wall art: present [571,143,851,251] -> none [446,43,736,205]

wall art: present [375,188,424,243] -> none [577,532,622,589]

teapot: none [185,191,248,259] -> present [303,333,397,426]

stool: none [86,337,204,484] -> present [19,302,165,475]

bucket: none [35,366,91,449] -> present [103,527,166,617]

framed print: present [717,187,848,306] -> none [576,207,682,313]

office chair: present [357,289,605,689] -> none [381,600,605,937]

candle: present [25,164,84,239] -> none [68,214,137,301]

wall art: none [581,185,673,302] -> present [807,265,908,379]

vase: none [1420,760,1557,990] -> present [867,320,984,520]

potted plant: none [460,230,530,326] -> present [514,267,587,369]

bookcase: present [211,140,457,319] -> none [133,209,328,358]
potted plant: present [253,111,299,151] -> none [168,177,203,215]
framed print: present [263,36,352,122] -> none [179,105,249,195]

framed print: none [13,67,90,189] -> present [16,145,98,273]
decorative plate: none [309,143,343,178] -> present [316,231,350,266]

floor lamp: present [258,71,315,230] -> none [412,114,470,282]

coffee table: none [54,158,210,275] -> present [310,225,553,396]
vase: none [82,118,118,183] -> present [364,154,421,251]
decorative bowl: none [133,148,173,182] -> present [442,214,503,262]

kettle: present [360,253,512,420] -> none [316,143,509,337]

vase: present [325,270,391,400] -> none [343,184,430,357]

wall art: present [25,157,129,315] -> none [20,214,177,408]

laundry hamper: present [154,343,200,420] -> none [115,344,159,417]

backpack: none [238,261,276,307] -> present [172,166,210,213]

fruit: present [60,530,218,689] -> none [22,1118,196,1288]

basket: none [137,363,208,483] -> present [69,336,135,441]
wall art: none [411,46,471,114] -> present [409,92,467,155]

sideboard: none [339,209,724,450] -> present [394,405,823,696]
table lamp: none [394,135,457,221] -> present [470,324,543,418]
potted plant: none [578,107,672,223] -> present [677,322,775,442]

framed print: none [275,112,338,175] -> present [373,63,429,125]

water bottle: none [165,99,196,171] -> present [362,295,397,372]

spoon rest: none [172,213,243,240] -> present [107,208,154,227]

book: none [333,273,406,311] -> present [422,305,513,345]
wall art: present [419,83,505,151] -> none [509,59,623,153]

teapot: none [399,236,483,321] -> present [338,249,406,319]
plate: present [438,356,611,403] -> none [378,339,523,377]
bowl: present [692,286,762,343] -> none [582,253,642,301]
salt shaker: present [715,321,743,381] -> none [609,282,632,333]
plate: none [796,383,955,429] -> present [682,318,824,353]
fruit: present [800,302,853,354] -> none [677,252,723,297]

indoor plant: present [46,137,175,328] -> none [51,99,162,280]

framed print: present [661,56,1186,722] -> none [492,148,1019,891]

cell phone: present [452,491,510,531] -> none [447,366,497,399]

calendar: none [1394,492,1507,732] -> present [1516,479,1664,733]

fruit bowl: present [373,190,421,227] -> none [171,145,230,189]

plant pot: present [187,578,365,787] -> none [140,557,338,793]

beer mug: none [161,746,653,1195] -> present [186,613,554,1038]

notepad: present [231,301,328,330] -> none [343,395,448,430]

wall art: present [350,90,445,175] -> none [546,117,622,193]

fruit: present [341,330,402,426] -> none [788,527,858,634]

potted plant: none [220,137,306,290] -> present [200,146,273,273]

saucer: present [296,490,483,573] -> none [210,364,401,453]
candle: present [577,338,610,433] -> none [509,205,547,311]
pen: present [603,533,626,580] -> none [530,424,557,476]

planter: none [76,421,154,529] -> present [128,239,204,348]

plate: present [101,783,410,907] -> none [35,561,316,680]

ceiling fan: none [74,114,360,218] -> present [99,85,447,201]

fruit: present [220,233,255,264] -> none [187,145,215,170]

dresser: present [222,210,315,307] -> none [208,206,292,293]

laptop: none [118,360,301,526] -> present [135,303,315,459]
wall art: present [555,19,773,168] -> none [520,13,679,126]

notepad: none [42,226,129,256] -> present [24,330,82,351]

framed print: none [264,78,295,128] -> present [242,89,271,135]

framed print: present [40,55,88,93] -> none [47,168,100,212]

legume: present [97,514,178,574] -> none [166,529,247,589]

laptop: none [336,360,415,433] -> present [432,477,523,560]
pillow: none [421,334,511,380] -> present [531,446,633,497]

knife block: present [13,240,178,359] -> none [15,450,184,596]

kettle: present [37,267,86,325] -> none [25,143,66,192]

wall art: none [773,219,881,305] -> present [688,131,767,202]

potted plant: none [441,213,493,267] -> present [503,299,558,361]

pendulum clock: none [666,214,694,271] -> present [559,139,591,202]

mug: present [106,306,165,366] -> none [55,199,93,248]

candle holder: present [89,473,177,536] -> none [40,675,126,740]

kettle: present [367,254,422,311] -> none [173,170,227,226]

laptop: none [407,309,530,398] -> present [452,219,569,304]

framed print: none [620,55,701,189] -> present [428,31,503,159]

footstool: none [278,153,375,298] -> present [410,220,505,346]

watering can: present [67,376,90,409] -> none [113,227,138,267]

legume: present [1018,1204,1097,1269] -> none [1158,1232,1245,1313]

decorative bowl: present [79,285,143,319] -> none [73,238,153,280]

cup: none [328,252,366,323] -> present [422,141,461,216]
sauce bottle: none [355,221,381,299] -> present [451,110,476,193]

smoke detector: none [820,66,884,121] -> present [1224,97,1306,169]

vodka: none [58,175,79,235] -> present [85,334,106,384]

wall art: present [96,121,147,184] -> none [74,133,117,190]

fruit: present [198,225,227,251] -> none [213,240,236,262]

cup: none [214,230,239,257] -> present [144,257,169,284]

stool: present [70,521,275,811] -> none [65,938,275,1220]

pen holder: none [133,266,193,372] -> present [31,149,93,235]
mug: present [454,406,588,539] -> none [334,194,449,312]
_____
- WORK REQUIRED:
Within the data above, the lines from the one with "wall art: none [581,185,673,302]" to the one with "coffee table: none" must be repeated exactly; no other line belongs in the answer.

- EXERCISE RESULT:
wall art: none [581,185,673,302] -> present [807,265,908,379]

vase: none [1420,760,1557,990] -> present [867,320,984,520]

potted plant: none [460,230,530,326] -> present [514,267,587,369]

bookcase: present [211,140,457,319] -> none [133,209,328,358]
potted plant: present [253,111,299,151] -> none [168,177,203,215]
framed print: present [263,36,352,122] -> none [179,105,249,195]

framed print: none [13,67,90,189] -> present [16,145,98,273]
decorative plate: none [309,143,343,178] -> present [316,231,350,266]

floor lamp: present [258,71,315,230] -> none [412,114,470,282]

coffee table: none [54,158,210,275] -> present [310,225,553,396]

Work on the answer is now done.